▶ **AVAILABLE DATA**:
*** Block opens ***

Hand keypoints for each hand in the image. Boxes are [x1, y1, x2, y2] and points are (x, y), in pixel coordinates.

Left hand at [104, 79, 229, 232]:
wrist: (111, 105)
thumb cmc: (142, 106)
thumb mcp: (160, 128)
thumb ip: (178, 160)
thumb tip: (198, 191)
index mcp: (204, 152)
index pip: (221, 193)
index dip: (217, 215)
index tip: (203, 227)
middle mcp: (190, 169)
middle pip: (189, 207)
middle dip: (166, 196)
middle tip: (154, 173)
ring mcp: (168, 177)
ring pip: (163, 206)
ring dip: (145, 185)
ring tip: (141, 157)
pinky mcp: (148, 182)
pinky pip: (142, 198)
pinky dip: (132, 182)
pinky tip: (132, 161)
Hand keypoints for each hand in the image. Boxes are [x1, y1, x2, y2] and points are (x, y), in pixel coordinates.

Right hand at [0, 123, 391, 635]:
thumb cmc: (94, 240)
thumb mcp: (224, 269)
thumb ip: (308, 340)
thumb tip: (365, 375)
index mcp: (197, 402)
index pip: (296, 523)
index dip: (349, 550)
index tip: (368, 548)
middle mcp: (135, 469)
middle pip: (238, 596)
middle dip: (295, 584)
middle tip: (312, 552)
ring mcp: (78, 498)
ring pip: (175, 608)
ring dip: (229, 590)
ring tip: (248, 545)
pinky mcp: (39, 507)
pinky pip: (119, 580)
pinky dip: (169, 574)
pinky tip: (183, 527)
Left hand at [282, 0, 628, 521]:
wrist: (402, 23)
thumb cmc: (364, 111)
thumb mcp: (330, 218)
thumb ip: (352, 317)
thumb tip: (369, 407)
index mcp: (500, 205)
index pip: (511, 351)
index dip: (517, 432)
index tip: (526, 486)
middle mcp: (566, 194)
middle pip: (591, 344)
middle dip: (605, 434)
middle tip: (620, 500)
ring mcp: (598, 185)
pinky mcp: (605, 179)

*** Block closes ***

▶ **DESCRIPTION OF THE TASK**: Produce verbatim the lines starting at the one with "thumb cmc: (364, 111)" and ending at the last line of the material, both ends included. Add no other line.

▶ **YOUR RESPONSE**:
thumb cmc: (364, 111)
thumb mcp: (330, 218)
thumb ip: (352, 317)
thumb tip: (369, 407)
index mcp: (500, 205)
index pip: (511, 351)
index dip: (517, 432)
index tip: (526, 486)
middle mcp: (566, 194)
middle pip: (591, 344)
middle dip: (605, 434)
middle tip: (620, 500)
ring mcp: (598, 185)
pinky mcp: (605, 179)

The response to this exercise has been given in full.